Federal grant application near completion

Community donations provided furniture for Emmaus House, Hollister's women's shelter.

CDBG funding request will provide shelter, job training
CDBG funding request will provide shelter, job training

The San Benito County Health and Human Service Agency’s Community Services and Workforce Development Division prepared to submit the 2012 Community Development Block Grant application March 20 with a public hearing at the Board of Supervisors meeting.

The federal grant application includes a $500,000 request for funding to support three local programs. Members of the Community Action Board reviewed submissions from nonprofits and agencies in San Benito County after surveying community members about what they thought were the most important needs.

The application calls for $100,000 to operate the homeless emergency winter shelter; $200,000 for job training services at Community Services and Workforce Development; $162,500 to operate Emmaus House, a shelter for victims of domestic violence; and $37,500 for administration funds.

Enrique Arreola, the deputy director of CSWD, said the full application can be reviewed at the community services office on San Felipe Road. The application is due April 6.

The public hearing last week was the second of two required as part of the application process. The county is applying in the category of public service, which includes activities that benefit low-income residents.

The supervisors approved the application with a resolution that will allow the staff members to move forward with the application process. A letter attached to the agenda item said that award announcements are generally made in July or August, but they have been delayed in the past. After the award announcements are made, it takes one to two months for the county to sign contracts with the nonprofits.

Emery Smith, the chair of the Homeless Coalition, thanked the staff and board for accepting the application for the homeless shelter during a public comment period.

“We are ending our seventh year,” Smith said. “We provide a warm, safe place to sleep and shower.”

He said the shelter receives funding from donations and some other grants, but they have “experienced the fiscal roller coaster.”

“The approval will help keep the shelter open and we are grateful for that,” he said.

He said that in the seven years the winter shelter has been open it has served 438 people. This year 57 clients have stayed at the shelter, with 15 finding stable housing.

A representative of the Emmaus House also spoke during the public comment period. The woman said when Emmaus House opened in 2006, it received CDBG funding for three to four years.

“It allowed us to grow our program capability,” she said.

She said that according to the sheriff’s department there are more calls taken on domestic violence issues than on gang-related issues. The Emmaus House has an average occupancy rate of 75 percent and helps to connect families with other services such as counseling.

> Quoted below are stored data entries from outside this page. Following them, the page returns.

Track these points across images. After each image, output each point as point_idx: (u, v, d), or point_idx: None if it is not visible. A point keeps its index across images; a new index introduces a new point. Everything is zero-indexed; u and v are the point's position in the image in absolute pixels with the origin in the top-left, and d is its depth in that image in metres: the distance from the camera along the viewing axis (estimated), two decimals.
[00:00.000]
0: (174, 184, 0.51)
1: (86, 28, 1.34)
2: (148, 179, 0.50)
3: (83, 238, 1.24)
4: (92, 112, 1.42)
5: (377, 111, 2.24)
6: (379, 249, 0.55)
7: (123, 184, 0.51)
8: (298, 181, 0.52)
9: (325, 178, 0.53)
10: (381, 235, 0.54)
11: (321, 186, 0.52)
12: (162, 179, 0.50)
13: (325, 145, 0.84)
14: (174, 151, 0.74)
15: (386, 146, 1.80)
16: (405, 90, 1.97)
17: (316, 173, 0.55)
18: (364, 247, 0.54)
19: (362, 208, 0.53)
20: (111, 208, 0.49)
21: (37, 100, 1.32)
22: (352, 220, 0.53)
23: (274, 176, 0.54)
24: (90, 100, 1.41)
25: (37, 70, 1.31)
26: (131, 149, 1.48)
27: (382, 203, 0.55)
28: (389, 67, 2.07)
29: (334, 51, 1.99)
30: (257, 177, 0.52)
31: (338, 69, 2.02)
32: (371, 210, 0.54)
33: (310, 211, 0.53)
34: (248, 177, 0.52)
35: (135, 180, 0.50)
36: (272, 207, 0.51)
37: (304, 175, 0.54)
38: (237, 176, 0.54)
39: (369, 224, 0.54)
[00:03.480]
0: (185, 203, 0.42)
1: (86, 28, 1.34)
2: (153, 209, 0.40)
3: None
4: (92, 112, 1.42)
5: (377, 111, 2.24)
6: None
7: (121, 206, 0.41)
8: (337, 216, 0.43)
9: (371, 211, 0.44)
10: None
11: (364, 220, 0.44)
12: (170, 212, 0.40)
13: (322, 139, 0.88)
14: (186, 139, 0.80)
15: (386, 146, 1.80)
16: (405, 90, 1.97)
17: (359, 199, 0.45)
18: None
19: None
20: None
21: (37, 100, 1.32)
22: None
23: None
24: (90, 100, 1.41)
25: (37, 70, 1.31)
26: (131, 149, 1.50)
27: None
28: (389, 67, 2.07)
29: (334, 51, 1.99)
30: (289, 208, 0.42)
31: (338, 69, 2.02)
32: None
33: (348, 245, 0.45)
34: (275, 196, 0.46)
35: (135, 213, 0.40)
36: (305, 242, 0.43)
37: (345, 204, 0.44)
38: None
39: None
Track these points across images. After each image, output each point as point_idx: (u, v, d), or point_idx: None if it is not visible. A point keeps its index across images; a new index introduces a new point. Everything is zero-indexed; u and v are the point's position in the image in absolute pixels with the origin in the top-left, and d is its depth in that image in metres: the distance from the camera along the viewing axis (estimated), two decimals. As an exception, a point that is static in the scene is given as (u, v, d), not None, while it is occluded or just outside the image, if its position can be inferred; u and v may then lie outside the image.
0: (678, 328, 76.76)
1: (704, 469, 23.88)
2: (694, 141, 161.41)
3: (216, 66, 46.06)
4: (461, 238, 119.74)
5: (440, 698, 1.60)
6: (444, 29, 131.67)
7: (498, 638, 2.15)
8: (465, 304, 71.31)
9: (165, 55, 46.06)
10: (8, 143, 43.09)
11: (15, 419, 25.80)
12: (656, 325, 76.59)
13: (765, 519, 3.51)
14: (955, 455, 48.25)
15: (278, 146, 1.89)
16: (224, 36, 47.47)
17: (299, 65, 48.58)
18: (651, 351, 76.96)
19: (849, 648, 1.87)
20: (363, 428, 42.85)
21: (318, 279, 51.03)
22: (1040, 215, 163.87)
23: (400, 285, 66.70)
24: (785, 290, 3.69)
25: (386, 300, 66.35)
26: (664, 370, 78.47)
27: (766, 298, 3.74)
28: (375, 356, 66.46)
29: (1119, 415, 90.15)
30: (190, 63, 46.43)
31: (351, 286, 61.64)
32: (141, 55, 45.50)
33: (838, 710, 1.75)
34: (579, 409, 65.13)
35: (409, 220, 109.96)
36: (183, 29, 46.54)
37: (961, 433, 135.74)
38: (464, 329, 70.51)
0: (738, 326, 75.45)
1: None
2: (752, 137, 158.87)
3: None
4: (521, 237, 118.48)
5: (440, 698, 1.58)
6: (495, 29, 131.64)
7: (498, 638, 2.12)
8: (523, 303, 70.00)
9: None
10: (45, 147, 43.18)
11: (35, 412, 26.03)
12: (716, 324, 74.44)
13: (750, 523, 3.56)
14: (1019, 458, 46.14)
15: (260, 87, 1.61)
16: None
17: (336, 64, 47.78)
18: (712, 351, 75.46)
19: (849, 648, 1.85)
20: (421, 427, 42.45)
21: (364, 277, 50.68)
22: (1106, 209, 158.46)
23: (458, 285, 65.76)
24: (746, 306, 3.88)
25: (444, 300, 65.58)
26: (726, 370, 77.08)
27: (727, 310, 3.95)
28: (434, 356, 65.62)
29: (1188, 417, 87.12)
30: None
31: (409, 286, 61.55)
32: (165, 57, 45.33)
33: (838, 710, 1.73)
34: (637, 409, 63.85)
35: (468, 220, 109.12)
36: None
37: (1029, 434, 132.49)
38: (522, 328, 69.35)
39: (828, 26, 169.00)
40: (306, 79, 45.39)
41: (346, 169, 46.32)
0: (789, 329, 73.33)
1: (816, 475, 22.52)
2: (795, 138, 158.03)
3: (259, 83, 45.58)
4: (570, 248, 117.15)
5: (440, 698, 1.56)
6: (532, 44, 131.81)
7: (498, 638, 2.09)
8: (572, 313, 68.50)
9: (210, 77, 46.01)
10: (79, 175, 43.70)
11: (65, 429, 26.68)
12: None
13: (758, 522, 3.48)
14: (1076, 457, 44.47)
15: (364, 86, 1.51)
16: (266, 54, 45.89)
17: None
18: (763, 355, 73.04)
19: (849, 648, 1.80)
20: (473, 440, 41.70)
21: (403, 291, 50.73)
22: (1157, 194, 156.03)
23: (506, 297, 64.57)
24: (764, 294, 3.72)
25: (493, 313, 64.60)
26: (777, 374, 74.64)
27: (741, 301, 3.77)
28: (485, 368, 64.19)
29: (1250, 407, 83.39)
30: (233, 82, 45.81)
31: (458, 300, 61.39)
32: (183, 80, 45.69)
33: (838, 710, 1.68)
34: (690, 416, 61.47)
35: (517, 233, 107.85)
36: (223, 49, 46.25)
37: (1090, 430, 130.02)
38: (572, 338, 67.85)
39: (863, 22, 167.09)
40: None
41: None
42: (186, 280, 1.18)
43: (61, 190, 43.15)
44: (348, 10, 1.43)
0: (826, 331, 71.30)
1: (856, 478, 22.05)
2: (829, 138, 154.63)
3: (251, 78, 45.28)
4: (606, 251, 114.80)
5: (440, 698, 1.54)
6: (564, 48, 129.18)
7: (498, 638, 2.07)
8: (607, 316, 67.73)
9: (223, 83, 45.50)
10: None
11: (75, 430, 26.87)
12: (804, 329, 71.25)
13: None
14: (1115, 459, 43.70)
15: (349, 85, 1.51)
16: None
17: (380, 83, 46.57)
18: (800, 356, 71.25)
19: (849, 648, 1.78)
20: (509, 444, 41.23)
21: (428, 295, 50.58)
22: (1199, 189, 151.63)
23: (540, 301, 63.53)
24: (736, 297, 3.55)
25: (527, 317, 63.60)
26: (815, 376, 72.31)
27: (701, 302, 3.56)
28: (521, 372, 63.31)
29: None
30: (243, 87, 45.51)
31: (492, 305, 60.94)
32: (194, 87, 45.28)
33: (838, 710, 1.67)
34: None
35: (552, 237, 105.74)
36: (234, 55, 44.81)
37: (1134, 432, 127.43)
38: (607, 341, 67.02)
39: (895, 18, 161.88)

The funding for job training skills will allow CWSD to help residents with job applications, prepare for job interviews and increase computer skills. It also provides a part-time work experience program and a summer youth program. The summer youth program places 32 students in a summer job at 30 hours a week for five weeks.

“I want to recognize the staff and volunteers that make it happen,” said Supervisor Margie Barrios, of the work that goes into the grant application process. “I know the amount of work it takes to put the application together and sometimes it’s not approved.”

The grants are competitive so each application is ranked to determine with jurisdictions will receive funding.

Supervisor Anthony Botelho said the grants help to keep some nonprofits going.

Since 1995, CSWD staff members have been successful at applying for the CDBG funding. It has provided funding to the homeless and domestic violence shelter; built a childcare facility for low-income children to provide job training services to low-income residents; and provided food assistance to low-income families.

The maximum that can be requested for public services, under which this year’s applications fall, is $500,000.

The letter to the supervisors said if the county receives the grant funding, they have to spend at least 50 percent of the 2012 balance before they can apply for the 2013 funding.